**Exercise tasks:**
(1) Answer these from the climate control text:
(a) From what temperature is the mean daily temperature subtracted to calculate heating degree days?
(b) Which metropolitan area has the highest number of heating degree days, and how many?
(c) Which years of climatological data were the averages based on?
(2) Print the passage of the climate control text that starts at the words "A recent article [2]" and ends after the words "NV (1786 CDDs).".
(3) Does the climate control text support each statement below? Answer yes or no for each, quoting the words that decide it.
(a) Degree-day indices account for humidity and cloud cover.
(b) Phoenix has more cooling degree days than Tampa.
(c) The recent article covered the 50 US metropolitan areas with the largest population.

**Document extract:**
——
Air conditioning versus heating: climate control is more energy demanding in Minneapolis than in Miami

Heating and cooling degree days were used for estimating the differences between the outdoor and desired indoor temperatures. Heating degree days is an index of the energy demand to heat buildings. This index is calculated by subtracting the mean daily temperature from 18 °C, and summing up only positive values over a fixed period, such as an entire year. An analogous index for the energy demand for cooling is represented by cooling degree days. Although these temperature-based indices do not take into account secondary variables influencing the need for heating and cooling (e.g., humidity and cloud cover), studies have shown that energy consumption is highly correlated with degree days for both heating and cooling [4–6]. (For an average outdoor temperature lower than 18°, most buildings require heating to maintain a 21° indoor temperature. Conversely, for an average outdoor temperature higher than 18°, most buildings require cooling to maintain a 21° indoor temperature. The selection of 18° as the base outdoor temperature is due to the additional heat generated by occupants and their activities, resulting in an average indoor temperature of 21° at 18° outdoors when no heating or cooling is used.)

A recent article [2] presented the average heating and cooling degree days (as well as the combined heating and cooling degree days) for the 50 metropolitan areas in the US with the largest population, based on climatological data from 1971 through 2000 [7]. The five coldest areas are Minneapolis, MN (4376 HDDs), Milwuakee, WI (3937 HDDs), Rochester, NY (3738 HDDs), Buffalo, NY (3718 HDDs), and Chicago, IL (3610 HDDs). Analogously, the five warmest areas are Miami, FL (2423 CDDs), Phoenix, AZ (2327 CDDs), Tampa, FL (1934 CDDs), Orlando, FL (1904 CDDs), and Las Vegas, NV (1786 CDDs).
——
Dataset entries
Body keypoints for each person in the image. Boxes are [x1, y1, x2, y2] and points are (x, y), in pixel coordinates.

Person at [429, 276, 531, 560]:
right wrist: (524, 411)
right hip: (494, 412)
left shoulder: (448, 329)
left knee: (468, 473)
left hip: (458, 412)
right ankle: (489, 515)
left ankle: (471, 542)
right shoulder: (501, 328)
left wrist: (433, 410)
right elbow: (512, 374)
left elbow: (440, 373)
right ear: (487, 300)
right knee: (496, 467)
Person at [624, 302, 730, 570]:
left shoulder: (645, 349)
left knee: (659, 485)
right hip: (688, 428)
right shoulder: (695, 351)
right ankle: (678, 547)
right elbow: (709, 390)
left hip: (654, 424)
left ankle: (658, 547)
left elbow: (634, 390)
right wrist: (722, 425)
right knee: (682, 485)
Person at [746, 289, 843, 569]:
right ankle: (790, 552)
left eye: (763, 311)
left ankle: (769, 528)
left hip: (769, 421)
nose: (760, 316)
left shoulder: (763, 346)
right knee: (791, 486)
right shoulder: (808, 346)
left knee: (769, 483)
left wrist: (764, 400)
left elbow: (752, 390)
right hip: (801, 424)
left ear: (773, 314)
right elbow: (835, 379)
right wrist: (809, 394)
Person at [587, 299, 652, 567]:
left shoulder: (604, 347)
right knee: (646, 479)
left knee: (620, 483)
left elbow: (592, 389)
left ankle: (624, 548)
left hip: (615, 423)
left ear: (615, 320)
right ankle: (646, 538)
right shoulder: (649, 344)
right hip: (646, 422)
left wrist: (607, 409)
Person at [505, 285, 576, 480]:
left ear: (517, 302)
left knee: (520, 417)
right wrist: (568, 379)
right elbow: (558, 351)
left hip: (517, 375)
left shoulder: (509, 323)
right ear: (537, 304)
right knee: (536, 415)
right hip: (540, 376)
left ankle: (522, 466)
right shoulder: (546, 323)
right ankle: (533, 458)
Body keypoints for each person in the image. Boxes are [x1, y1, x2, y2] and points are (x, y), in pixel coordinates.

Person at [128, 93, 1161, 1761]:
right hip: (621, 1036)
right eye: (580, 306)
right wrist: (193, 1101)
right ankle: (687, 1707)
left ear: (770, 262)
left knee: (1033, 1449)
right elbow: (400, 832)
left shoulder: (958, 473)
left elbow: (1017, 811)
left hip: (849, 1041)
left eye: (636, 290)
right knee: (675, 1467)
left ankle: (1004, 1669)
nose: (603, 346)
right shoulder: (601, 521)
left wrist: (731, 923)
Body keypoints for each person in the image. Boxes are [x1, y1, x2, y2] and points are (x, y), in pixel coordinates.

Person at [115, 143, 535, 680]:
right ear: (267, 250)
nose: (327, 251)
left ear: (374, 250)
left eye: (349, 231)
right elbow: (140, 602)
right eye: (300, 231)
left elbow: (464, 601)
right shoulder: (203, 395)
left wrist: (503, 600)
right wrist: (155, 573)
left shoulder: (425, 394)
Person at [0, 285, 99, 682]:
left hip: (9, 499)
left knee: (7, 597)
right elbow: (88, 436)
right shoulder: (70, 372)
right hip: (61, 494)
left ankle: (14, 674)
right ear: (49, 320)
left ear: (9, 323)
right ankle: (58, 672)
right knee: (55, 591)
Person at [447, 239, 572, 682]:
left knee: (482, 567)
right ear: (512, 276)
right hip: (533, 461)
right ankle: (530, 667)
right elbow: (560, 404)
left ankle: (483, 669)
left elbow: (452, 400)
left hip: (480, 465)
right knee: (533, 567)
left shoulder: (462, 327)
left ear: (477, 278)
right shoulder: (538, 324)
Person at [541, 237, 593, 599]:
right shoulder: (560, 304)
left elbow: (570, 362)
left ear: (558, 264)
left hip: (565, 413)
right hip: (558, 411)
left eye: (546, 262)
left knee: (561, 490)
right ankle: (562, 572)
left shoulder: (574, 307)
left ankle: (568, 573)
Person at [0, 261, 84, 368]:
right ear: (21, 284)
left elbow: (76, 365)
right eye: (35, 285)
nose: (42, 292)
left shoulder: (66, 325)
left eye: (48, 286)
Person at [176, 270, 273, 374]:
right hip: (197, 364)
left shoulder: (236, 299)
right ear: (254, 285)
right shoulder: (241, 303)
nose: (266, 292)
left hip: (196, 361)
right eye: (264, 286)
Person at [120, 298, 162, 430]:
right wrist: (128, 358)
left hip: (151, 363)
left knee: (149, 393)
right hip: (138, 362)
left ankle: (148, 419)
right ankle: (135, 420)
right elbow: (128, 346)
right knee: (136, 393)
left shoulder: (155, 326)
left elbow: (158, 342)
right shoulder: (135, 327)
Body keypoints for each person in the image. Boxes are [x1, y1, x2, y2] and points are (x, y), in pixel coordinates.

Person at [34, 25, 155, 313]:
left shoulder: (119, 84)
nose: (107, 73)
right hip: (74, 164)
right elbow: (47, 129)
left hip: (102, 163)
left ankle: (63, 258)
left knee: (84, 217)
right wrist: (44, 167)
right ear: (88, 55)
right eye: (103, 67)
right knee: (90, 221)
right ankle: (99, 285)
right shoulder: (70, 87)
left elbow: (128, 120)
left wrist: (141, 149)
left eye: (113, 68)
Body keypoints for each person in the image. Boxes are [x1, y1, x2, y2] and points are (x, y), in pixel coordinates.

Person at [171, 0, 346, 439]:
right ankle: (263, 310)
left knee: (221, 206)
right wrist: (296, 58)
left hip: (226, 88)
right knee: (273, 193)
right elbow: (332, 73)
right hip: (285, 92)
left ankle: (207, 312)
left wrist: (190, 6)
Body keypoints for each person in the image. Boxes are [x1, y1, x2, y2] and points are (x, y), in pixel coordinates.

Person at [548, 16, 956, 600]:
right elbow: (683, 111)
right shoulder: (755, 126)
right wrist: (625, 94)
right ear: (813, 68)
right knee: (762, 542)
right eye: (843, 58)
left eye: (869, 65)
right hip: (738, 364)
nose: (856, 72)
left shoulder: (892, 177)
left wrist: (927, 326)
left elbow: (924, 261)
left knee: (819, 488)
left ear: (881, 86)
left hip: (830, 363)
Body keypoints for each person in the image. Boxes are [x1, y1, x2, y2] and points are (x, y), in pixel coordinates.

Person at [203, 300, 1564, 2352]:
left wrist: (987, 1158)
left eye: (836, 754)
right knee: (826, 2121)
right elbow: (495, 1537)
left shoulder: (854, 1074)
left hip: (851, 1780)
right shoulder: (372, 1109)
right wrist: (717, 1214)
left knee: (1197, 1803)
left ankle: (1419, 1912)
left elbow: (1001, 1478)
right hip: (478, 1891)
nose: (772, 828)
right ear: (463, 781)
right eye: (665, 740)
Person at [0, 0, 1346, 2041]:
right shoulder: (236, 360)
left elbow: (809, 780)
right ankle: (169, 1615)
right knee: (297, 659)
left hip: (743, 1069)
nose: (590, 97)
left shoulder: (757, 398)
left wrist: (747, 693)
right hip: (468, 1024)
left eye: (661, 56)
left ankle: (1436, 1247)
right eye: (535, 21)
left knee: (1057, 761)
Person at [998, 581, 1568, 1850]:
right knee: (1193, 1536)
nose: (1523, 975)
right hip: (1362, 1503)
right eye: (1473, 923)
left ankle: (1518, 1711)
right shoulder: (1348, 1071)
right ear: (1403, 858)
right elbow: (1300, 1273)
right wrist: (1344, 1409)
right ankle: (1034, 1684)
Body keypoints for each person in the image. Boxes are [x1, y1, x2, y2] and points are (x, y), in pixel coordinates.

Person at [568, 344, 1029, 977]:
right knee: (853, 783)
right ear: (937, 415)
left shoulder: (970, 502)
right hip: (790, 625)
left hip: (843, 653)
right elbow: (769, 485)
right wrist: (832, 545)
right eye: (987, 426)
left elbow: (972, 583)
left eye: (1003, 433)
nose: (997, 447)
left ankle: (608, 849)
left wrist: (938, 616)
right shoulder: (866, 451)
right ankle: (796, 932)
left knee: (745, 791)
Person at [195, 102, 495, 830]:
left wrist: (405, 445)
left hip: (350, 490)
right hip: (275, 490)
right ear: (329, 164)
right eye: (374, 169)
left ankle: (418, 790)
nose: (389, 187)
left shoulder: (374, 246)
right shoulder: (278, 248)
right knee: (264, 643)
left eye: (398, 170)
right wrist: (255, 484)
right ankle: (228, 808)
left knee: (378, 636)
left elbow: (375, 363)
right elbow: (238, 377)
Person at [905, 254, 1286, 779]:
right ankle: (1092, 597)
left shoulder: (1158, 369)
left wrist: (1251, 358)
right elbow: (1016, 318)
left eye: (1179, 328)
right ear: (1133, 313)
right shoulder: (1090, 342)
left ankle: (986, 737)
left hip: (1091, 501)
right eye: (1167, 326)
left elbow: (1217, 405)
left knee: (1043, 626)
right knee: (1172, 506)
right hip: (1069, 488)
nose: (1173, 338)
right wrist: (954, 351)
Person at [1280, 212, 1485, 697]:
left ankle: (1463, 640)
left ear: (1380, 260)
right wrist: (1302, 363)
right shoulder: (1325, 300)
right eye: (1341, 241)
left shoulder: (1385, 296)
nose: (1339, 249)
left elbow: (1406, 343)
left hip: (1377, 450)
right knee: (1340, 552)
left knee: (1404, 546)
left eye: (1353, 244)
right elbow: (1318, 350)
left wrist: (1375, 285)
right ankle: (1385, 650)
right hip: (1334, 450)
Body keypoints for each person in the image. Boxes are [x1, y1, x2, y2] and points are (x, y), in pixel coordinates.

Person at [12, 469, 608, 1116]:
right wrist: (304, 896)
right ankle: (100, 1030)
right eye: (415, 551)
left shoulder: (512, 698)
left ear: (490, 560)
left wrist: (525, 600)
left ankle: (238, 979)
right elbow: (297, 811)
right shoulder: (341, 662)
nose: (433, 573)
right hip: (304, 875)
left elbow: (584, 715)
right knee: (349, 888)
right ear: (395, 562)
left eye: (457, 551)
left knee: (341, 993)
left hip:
——
**Task-by-task answers:**
(1)
(a) 18 °C
(b) Minneapolis, MN, with 4376 HDDs
(c) 1971 through 2000

(2)
A recent article [2] presented the average heating and cooling degree days (as well as the combined heating and cooling degree days) for the 50 metropolitan areas in the US with the largest population, based on climatological data from 1971 through 2000 [7]. The five coldest areas are Minneapolis, MN (4376 HDDs), Milwuakee, WI (3937 HDDs), Rochester, NY (3738 HDDs), Buffalo, NY (3718 HDDs), and Chicago, IL (3610 HDDs). Analogously, the five warmest areas are Miami, FL (2423 CDDs), Phoenix, AZ (2327 CDDs), Tampa, FL (1934 CDDs), Orlando, FL (1904 CDDs), and Las Vegas, NV (1786 CDDs).

(3)
(a) No: "these temperature-based indices do not take into account secondary variables influencing the need for heating and cooling (e.g., humidity and cloud cover)"
(b) Yes: "Phoenix, AZ (2327 CDDs), Tampa, FL (1934 CDDs)"
(c) Yes: "the 50 metropolitan areas in the US with the largest population"